Après les récentes mises en bouches (
Sous le signe du V), featuring (
No Futur de
Gravité Zéro) et autres projets parallèles (
Buffet des anciens élèves avec
L'Atelier),
Fuzati passe enfin au long format avec
Vive la vie, premier album d’un
Klub des Loosers dont il est désormais l’unique membre officiel. Un casting pourtant non-exclusif, vu que le rappeur et producteur de Versailles s’est tout de même adjugé les services de
Detect pour les nombreuses parties scratchées et de
James Delleck pour la réalisation. Des précisions qui n’ont pourtant pas empêché certains sceptiques de juger le disque a priori, prétendant que le
Klub ne pourrait capter l’attention de son auditeur durant soixante minutes.
A priori et à tort, car
Fuzati livre ici un album de qualité en tous points, malgré un début quelque peu hésitant.
Le manège des vanités s’avère ainsi moyennement convaincant, en reprenant un sample auparavant utilisé par
Necro, et
Dead hip-hop se dévoile comme le petit frère de
Le hip-hop c’est mon pote de
L'Atelier. Les choses sérieuses commencent cependant avec le superbe
Avec les larmes, où
Fuzati joue dans le registre qu’il maîtrise le mieux : les déceptions sentimentales, refrain chanté et sample de flûte à l’appui. Dès lors, le caractère de
Vive la vie s’affirme, et atteint son point culminant avec la métaphore filée de
Ne plus y croire et les révélations intimistes et désespérées de
Pas Stable et de
Perspectives, petits bijoux d’écriture et d’autodérision.

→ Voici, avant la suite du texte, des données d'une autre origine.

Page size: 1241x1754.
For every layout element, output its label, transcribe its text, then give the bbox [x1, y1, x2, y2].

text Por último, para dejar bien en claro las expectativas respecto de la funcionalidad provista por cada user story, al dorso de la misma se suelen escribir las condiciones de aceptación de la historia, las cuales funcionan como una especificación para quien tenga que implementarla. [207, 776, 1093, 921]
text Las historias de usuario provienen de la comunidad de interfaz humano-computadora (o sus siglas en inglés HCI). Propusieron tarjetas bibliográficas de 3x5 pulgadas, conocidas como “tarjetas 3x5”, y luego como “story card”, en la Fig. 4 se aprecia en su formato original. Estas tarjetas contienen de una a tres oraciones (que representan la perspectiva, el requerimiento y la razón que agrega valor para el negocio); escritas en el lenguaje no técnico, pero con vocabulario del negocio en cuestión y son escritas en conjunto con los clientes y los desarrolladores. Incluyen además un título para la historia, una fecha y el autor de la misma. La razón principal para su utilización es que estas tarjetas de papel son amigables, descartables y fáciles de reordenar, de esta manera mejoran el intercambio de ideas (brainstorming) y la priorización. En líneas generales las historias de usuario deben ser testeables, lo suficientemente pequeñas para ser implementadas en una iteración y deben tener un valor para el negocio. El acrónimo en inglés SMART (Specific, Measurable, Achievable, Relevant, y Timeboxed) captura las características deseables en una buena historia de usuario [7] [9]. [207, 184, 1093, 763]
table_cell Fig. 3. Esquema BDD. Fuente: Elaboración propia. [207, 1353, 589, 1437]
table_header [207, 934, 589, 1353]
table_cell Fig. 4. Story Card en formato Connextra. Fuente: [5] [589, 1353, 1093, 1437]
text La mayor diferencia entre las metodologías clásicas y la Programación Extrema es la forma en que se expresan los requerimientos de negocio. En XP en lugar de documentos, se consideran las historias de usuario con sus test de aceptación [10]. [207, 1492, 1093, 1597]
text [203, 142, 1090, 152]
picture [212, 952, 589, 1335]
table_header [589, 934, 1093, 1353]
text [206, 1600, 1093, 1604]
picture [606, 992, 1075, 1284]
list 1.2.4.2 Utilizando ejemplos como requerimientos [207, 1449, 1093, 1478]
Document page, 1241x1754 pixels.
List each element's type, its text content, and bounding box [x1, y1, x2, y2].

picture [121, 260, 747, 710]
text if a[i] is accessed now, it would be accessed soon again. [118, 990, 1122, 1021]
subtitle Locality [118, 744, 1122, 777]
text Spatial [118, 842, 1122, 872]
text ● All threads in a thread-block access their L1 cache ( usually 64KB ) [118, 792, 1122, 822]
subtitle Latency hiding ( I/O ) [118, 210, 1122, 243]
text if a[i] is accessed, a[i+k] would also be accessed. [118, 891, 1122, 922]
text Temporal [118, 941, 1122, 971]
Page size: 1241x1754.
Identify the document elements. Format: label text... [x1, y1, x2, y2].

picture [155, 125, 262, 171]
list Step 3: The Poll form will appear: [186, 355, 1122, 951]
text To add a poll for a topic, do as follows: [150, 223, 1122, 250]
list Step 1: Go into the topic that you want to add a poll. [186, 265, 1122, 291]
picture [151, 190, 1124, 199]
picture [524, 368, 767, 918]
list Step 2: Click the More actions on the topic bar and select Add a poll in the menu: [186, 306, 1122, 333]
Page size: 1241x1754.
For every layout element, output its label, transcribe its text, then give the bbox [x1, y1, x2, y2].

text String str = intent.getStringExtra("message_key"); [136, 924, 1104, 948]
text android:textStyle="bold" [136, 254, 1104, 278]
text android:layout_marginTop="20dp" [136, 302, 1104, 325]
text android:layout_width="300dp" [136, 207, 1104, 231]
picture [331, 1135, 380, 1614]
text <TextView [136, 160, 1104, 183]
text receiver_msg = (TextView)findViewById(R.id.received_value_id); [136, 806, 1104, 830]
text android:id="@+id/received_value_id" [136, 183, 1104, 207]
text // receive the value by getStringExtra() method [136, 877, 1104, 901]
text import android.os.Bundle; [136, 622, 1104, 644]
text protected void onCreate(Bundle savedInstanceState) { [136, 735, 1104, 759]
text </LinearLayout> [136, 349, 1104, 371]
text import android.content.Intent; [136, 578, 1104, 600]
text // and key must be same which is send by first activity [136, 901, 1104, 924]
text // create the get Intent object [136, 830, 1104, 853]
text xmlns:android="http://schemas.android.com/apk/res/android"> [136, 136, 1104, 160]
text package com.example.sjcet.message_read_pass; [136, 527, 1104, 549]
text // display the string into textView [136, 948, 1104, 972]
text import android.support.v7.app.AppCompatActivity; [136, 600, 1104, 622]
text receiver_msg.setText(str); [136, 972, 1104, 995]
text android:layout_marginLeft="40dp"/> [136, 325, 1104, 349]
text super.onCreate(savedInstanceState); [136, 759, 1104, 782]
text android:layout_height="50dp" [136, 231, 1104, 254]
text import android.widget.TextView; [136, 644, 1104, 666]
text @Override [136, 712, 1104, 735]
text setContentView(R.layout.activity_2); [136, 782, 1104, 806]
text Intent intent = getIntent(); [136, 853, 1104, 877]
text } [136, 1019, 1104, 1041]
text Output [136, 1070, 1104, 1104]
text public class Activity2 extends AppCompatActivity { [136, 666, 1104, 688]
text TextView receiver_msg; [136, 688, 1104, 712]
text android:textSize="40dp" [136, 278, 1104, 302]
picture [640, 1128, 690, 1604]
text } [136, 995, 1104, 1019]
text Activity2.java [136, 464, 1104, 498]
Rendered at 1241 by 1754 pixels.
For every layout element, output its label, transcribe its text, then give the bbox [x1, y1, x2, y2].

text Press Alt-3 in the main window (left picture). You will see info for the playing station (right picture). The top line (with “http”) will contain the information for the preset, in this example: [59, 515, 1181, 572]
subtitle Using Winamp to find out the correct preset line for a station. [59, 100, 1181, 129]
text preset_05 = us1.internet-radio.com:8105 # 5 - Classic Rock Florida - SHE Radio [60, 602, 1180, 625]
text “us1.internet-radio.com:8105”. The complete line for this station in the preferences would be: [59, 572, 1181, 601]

Des textes de très haute facture qui sont davantage mis en valeur par des beats confirmant le flair et le talent de
Fuzati. Sans surprise, ce dernier cultive son amour pour la boucle, mais quelles boucles! Dynamiques et en constant décalage, les samples de
Vive la vie s’inscrivent dans la lignée du visionnaire
Operation Doomsday, en récupérant des sonorités kitsch des années 70 pour confirmer le côté désabusé des textes du Versaillais. Certains titres sortent cependant de cette mouvance, comme le magique
Sous le signe du V, coproduit par
JB Dunkel, ou encore le désormais classique
Poussière d’enfants qui porte encore la patte d’
Orgasmic le Toxicologue.
Enfin,
Vive la vie possède également la cohérence qui fait les grands disques, comme le prouve la transition directe entre
Je me sens seul et
Baise les gens, où
Fuzati dévoile à merveille le paradoxe de son personnage, déprimé par une solitude inévitablement empreinte d’une profonde misanthropie. Une homogénéité également renforcée par les interludes criants de vérité avec Anne-Charlotte, femme bien trop imbue d’elle-même pour se résigner à définitivement repousser les multiples invitations du rappeur.
En résumé, ce premier album du
Klub des Loosers impressionne, charme et enchantera bien malgré lui tout auditeur un tantinet décomplexé des clichés trop souvent véhiculés par l’idéologie dominante de la branche hip-hop. On pourra toutefois se poser la question de la manière d’aborder un potentiel second album, mais comme l’avoue lui-même
Fuzati : «Je suis voué à mourir lentement comme l’industrie du disque mais je n’ai pas à regretter de ne pas avoir pris assez de risques. Il y a des gens qui attendent de moi des choses extraordinaires mais, désolé, je n’ai pas envie de mettre un frein à la misère.» On lui pardonne, il est tout de même parvenu à arrêter pour un instant la morosité au sein du rap français, et c’est déjà beaucoup.